The application is void as it is built on nothing. The explanation here is that in a criminal matter, an accused person can make several applications before the substantive court but where the application is filed as a repeated one, the appellate Court's jurisdiction is taken away immediately that right is exhausted. For instance, in the Paul Larbie case above referenced, the appellants applied for bail at the District Court which was refused. They repeated the application at the High Court which was also refused. The appellants then filed another repeat application at the High Court instead of either going back to the District Court or appealing against the High Court's refusal. The second High Court refused the application and they appealed against this refusal to the Court of Appeal. The Court of Appeal held that the second refusal by the High Court was not initiated after a refusal by the District Court and was therefore filed contrary to law. The appeal to the Court of Appeal which was filed based on the tainted application was held to be void.

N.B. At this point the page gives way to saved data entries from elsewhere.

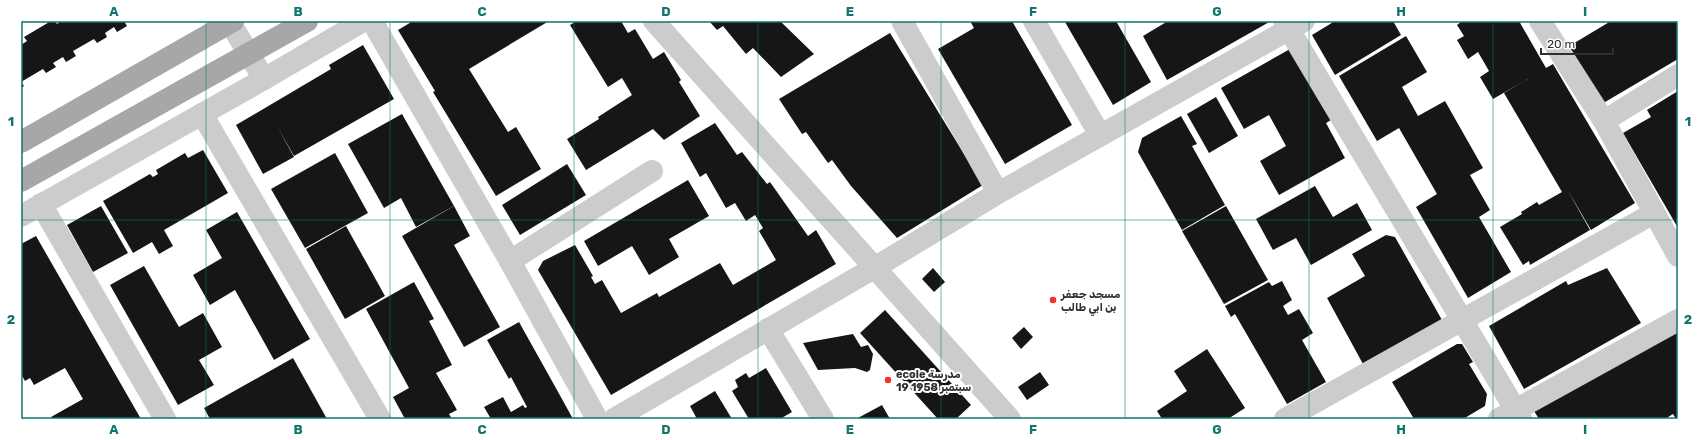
<svg xmlns="http://www.w3.org/2000/svg" width="1699" height="440" font-family="Rubik,Vazirmatn,sans-serif">
	<style>
		.building { fill: #161616 }
		.lines { fill: none; stroke-linecap: round; stroke-linejoin: round }
		.minor { stroke: #ccc; stroke-width: 22 }
		.major { stroke: #a7a7a7; stroke-width: 22 }
		.grid { fill: none; stroke: #0f766e; stroke-width: 1; stroke-opacity: 0.55 }
		.poi-dot { fill: #f33224; stroke: #fff; stroke-width: 1.5 }
		.labels { text-anchor: middle; stroke-width: 4; stroke-linejoin: round; paint-order: stroke }
		.poi-label { font-size: 11px; font-weight: bold; fill: #2f2f2f; stroke: #fff; text-anchor: start }
		.neatline { fill: none; stroke: #0f766e; stroke-width: 1.5 }
		.grid-label { font-size: 13px; text-anchor: middle; font-weight: bold; fill: #0f766e }
	</style>
	<rect width="100%" height="100%" fill="#fff"/>
	<g class="building">
		<polygon points="51,21 55,21 57,24 61,21 124,21 127,26 117,32 114,27 105,33 107,37 97,43 94,39 73,51 76,56 66,62 63,57 53,63 56,67 46,73 43,69 21,82 24,86 21,88 21,45 27,41 24,37"/>
		<polygon points="413,21 549,21 469,69 508,132 516,127 541,169 496,196 433,92 435,91 398,30"/>
		<polygon points="577,21 621,21 628,33 635,29 653,59 664,52 681,80 679,82 700,116 664,140 653,129 586,170 567,139 599,119 598,117 632,95 622,78 608,87 570,25"/>
		<polygon points="709,21 780,21 814,54 781,77 753,48 746,54 723,26 717,30"/>
		<polygon points="970,21 1012,21 1072,125 1005,164 938,49 974,28"/>
		<polygon points="1066,21 1116,21 1151,82 1113,105 1065,22"/>
		<polygon points="1168,21 1271,21 1167,80 1143,36"/>
		<polygon points="1335,21 1393,21 1401,35 1335,75 1312,35"/>
		<polygon points="1460,21 1519,21 1546,68 1553,64 1635,203 1591,230 1567,189 1590,230 1530,265 1529,261 1523,265 1500,227 1522,214 1521,212 1537,202 1539,205 1562,192 1504,93 1531,77 1493,99 1480,77 1489,71 1478,52 1468,59 1457,40 1464,36 1457,25 1461,22"/>
		<polygon points="1611,21 1678,21 1678,59 1600,105 1566,48"/>
		<polygon points="890,33 983,185 897,238 851,186 832,160 828,163 806,132 802,134 779,99"/>
		<polygon points="1406,36 1427,72 1402,87 1418,116 1445,101 1483,168 1470,175 1490,210 1479,217 1511,272 1468,298 1416,207 1437,194 1399,128 1377,141 1339,76"/>
		<polygon points="363,45 394,99 294,156 277,126 294,157 263,174 236,125 331,69 329,65"/>
		<polygon points="1290,49 1331,120 1326,123 1345,158 1279,195 1260,161 1286,146 1269,115 1244,129 1221,88"/>
		<polygon points="1678,91 1678,228 1623,133 1651,117 1647,110"/>
		<polygon points="1216,97 1238,136 1209,153 1187,114"/>
		<polygon points="402,114 454,206 416,227 401,198 384,208 348,144"/>
		<polygon points="1181,116 1197,144 1192,146 1225,205 1182,230 1138,152 1142,138"/>
		<polygon points="715,123 737,155 742,152 767,184 770,182 808,236 816,230 836,264 611,395 538,270 543,261 575,245 593,276 591,277 595,284 602,280 621,313 657,293 659,297 720,263 733,285 776,260 759,231 763,228 755,215 746,221 735,203 726,208 706,173 700,177 681,143"/>
		<polygon points="203,150 228,193 164,230 173,246 159,254 152,242 133,253 103,201 150,174 153,177 158,174 156,170 185,153 188,158"/>
		<polygon points="335,153 368,213 305,248 271,189"/>
		<polygon points="567,164 586,195 520,235 502,205"/>
		<polygon points="688,180 709,216 669,239 679,257 649,275 632,246 598,266 584,241"/>
		<polygon points="1315,186 1333,217 1357,203 1372,230 1311,265 1296,238 1273,250 1256,219"/>
		<polygon points="101,206 128,253 93,272 67,225"/>
		<polygon points="454,206 470,236 454,245 500,327 464,347 402,236"/>
		<polygon points="1226,206 1268,280 1224,304 1182,231"/>
		<polygon points="237,212 310,339 274,360 235,290 210,305 193,275 222,258 206,230"/>
		<polygon points="346,226 385,296 345,319 306,249"/>
		<polygon points="1386,235 1395,237 1442,320 1363,364 1327,298 1365,276 1352,254"/>
		<polygon points="36,236 118,379 141,419 53,419 51,417 83,399 65,368 34,385 30,378 25,381 21,374 21,244"/>
		<polygon points="144,266 179,327 203,313 222,347 199,360 214,385 178,405 110,285"/>
		<polygon points="933,268 945,282 934,292 922,279"/>
		<polygon points="1607,268 1641,323 1524,389 1489,326 1566,281 1568,285"/>
		<polygon points="1282,281 1292,300 1283,306 1288,315 1299,309 1313,333 1302,340 1326,382 1287,404 1235,314 1231,317 1225,306 1269,282 1272,286"/>
		<polygon points="414,282 434,319 429,321 452,365 436,373 457,410 449,414 452,419 405,419 393,397 409,388 366,309"/>
		<polygon points="885,310 971,405 956,419 938,419 860,333"/>
		<polygon points="519,322 557,390 573,419 491,419 484,407 503,397 511,412 523,405 525,408 527,407 511,377 509,379 487,340"/>
		<polygon points="1024,327 1033,337 1021,349 1012,338"/>
		<polygon points="1678,327 1678,419 1676,419 1673,414 1665,419 1539,419 1534,411"/>
		<polygon points="853,334 861,347 868,345 873,354 870,370 867,372 855,368 818,370 803,343"/>
		<polygon points="1457,344 1462,344 1473,362 1469,364 1487,394 1485,406 1463,419 1414,419 1392,382"/>
		<polygon points="1207,349 1245,408 1228,419 1162,419 1157,411 1187,391 1174,371"/>
		<polygon points="293,358 327,419 210,419 204,408"/>
		<polygon points="766,368 792,412 780,419 749,419 732,391 738,387 735,380 746,373 749,378"/>
		<polygon points="1040,372 1049,385 1027,400 1018,387"/>
		<polygon points="715,391 732,419 697,419 690,406"/>
		<polygon points="882,405 890,419 856,419"/>
	</g>
	<g class="lines">
		<g class="minor">
			<polyline points="229,21 264,79"/>
			<polyline points="372,21 510,261 597,419"/>
			<polyline points="654,21 1010,419"/>
			<polyline points="902,21 998,193"/>
			<polyline points="1034,21 1100,135"/>
			<polyline points="1284,21 1521,419"/>
			<polyline points="1540,21 1604,121 1678,256"/>
			<polyline points="202,114 380,419"/>
			<polyline points="1604,121 1678,75"/>
			<polyline points="41,204 165,419"/>
			<polyline points="21,216 264,79 363,21"/>
			<polyline points="510,261 652,171"/>
			<polyline points="768,329 823,419"/>
			<polyline points="614,419 874,268 998,193 1304,21"/>
			<polyline points="1285,419 1654,213"/>
			<polyline points="1499,419 1678,320"/>
		</g>
		<g class="major">
			<polyline points="21,142 233,21"/>
			<polyline points="21,181 307,21"/>
		</g>
	</g>
	<path class="grid" d="M206 21V419M390 21V419M574 21V419M758 21V419M941 21V419M1125 21V419M1309 21V419M1493 21V419M21 220H1678"/>
	<g class="poi-dot">
		<circle cx="1053" cy="300" r="4"/>
		<circle cx="888" cy="380" r="4"/>
	</g>
	<g class="labels">
		<g class="poi-label">
			<text x="1061" y="298">مسجد جعفر<tspan x="1061" dy="13">بن ابي طالب</tspan></text>
			<text x="896" y="378">ecole مدرسة<tspan x="896" dy="13">19 سبتمبر 1958</tspan></text>
		</g>
	</g>
	<rect width="1699" height="440" fill="none" stroke="#ffffff" stroke-width="44"/>
	<path d="M1541 48v6h72v-6" fill="none" stroke="#2f2f2f" stroke-width="2"/>
	<text x="1547" y="48" font-size="12" fill="#2f2f2f" stroke="#ffffff" stroke-width="3" paint-order="stroke">20 m</text>
	<rect x="22" y="22" width="1655" height="396" class="neatline"/>
	<g class="grid-label">
		<text x="114" y="16">A</text>
		<text x="298" y="16">B</text>
		<text x="482" y="16">C</text>
		<text x="666" y="16">D</text>
		<text x="850" y="16">E</text>
		<text x="1033" y="16">F</text>
		<text x="1217" y="16">G</text>
		<text x="1401" y="16">H</text>
		<text x="1585" y="16">I</text>
		<text x="11" y="126">1</text>
		<text x="1688" y="126">1</text>
		<text x="11" y="324">2</text>
		<text x="1688" y="324">2</text>
		<text x="114" y="434">A</text>
		<text x="298" y="434">B</text>
		<text x="482" y="434">C</text>
		<text x="666" y="434">D</text>
		<text x="850" y="434">E</text>
		<text x="1033" y="434">F</text>
		<text x="1217" y="434">G</text>
		<text x="1401" y="434">H</text>
		<text x="1585" y="434">I</text>
	</g>
</svg>
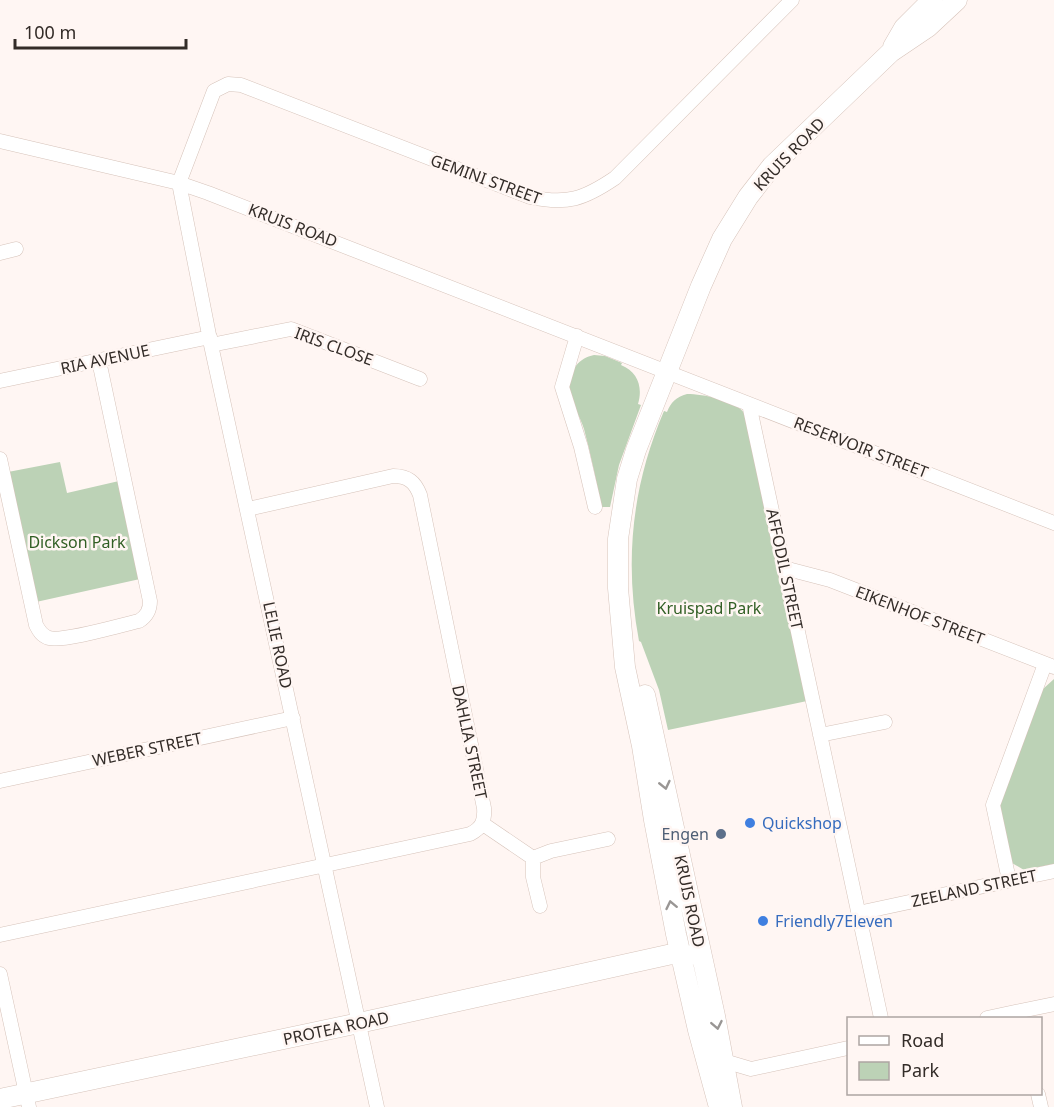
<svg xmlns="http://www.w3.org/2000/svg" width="1054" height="1107" font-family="'Noto Sans',sans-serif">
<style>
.green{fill:#bcd2b6}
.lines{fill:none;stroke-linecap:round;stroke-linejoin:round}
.street-casing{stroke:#d6c3ba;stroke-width:15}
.secondary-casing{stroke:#d6c3ba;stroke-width:21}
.street{stroke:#fff;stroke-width:14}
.secondary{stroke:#fff;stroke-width:20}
.oneway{stroke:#999694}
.shop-dot{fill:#3f7fe0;stroke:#fff6f3;stroke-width:2}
.service-dot{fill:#5c6f8a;stroke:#fff6f3;stroke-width:2}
.labels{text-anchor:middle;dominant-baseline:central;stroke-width:5;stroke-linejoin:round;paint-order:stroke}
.street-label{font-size:16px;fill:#332c28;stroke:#fff6f3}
.park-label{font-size:16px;fill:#315f24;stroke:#fff6f3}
.shop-label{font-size:16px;fill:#366cbe;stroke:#fff6f3;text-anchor:start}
.service-label{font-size:16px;fill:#4e5e75;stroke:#fff6f3;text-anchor:end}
</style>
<rect width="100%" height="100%" fill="#fff6f3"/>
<path class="green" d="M594 355 605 356 622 363 621 365C638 372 643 387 638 404L641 405 619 465 610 507H602C596 481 591 455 584 429 580 415 568 400 569 385 570 370 579 358 594 355Z
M687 394C703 394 736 400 745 414L807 701 668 730 659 690 641 642 639 641C624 561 632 486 664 411L667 412C671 402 676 397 687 394Z
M60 462 67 493 119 481 140 579 36 602 8 472Z
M1054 679V864L1024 870 1012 863 1000 807V802L1043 689Z"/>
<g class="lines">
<g class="street-casing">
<path id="street" d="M0 141 179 183 208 193 1054 523
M179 183 211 345 377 1107
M179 183 214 91 228 84 241 85 530 197C567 205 584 199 615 178L792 0
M0 253 16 249
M577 336 562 387 581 447 595 507
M211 345 291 329 420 379
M0 381 210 337
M749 404 881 1018
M0 459 36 625C39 631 42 636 49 638 64 642 121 625 139 621 147 616 150 610 150 601L99 361
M784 568 830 580 1054 667
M820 735 885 722
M0 781 293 718
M483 824 533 858
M533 858 551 851 608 839
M533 858V877L540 906
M1009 880 993 805 1045 664
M858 913 1054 871
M0 935 470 834C482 828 485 821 484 808 462 704 442 599 420 495 415 482 408 476 393 476L248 509
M0 974 29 1107
M987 1018 1054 1004
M716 1062 724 1061 751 1069 848 1048
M1038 1094 1041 1107"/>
</g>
<g class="secondary-casing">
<path id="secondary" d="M893 47 904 28 932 0
M645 695 715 1016 732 1107
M0 1099 359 1023 672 954 682 957 701 953
M719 1107 698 1030 676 934 654 820 642 746 625 667 618 588V539L627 479 636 450 701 286 722 239 748 197 772 166 891 52 928 27 957 0"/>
</g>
<use href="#street" class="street"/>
<use href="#secondary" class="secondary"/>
</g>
<defs><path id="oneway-chevron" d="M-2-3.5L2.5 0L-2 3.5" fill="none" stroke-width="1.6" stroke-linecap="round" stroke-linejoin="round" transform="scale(1.5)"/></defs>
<g class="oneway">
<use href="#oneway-chevron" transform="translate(665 785) rotate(77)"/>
<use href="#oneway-chevron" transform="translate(671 905) rotate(-102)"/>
<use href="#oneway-chevron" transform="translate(717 1025) rotate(79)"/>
</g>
<g class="shop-dot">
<circle cx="750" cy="823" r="6"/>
<circle cx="763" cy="921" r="6"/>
</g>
<circle class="service-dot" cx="721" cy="834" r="6"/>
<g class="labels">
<g class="street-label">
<text transform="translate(789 154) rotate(-46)">KRUIS ROAD</text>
<text transform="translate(486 179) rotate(20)">GEMINI STREET</text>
<text transform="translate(293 225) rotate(21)">KRUIS ROAD</text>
<text transform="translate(334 346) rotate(20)">IRIS CLOSE</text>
<text transform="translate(105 359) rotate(-12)">RIA AVENUE</text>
<text transform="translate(861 447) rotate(21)">RESERVOIR STREET</text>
<text transform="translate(785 569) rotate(78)">AFFODIL STREET</text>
<text transform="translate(920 615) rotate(21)">EIKENHOF STREET</text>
<text transform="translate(278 645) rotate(78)">LELIE ROAD</text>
<text transform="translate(470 742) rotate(78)">DAHLIA STREET</text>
<text transform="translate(147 749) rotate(-12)">WEBER STREET</text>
<text transform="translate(974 888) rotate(-12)">ZEELAND STREET</text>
<text transform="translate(690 901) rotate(78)">KRUIS ROAD</text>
<text transform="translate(336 1028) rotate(-12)">PROTEA ROAD</text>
</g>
<g class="park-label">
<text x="77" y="542">Dickson Park</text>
<text x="709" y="608">Kruispad Park</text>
</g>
<g class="shop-label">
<text x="762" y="823">Quickshop</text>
<text x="775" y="921">Friendly7Eleven</text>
</g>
<g class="service-label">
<text x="709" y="834">Engen</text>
</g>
</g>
<rect x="847" y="1017" width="195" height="78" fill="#fff6f3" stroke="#ada5a2" stroke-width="1.5"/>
<rect x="859" y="1036" width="30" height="9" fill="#ffffff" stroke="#ada5a2" stroke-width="1.5"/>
<text x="901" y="1047" font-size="18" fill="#332c28">Road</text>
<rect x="859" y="1062" width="30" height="18" fill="#bcd2b6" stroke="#ada5a2" stroke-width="1.5"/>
<text x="901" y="1077" font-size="18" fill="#332c28">Park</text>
<path d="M15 39v9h171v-9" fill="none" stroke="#332c28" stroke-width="3"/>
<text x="24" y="39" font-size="18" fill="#332c28" stroke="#fff6f3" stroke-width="4.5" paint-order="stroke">100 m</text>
</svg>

The peculiar case of bail applications for indictable offences:


By section 181 of Act 30, a person charged with an indictable offence must first be arraigned before the District Court for committal proceedings. In the case of Martin Kpebu v The Republic [2020] Crim.LR 97, it was held that the District Court does not have jurisdiction to grant bail in cases it does not have jurisdiction to try. Thus, for all indictable offences before the District Court for preliminary proceedings, the District Court cannot determine an application for bail. By virtue of sections 15(1)(a) and 48 of the Courts Act, 1993 (Act 459) as amended as well as section 2(2) of the Criminal and Other Offences (Procedure) Act, 1960 (Act 30), the High Court has jurisdiction to try indictable offences and is therefore the appropriate court with jurisdiction to determine bail applications for such offences. 


From the foregoing then, the position is that, when an accused person applies for bail at the High Court and same is refused by the said court with liberty to reapply, any subsequent application is not a repeat bail application in the strict sense as set out above because the substantive court for the trial is the High Court and the subsequent bail applications are not grounded on a refusal by a court below. The explanation in the illustration in the third paragraph above will apply. For, just as applies to reapplications made within a trial, the applicant must demonstrate some change of circumstances warranting the refiling of the application.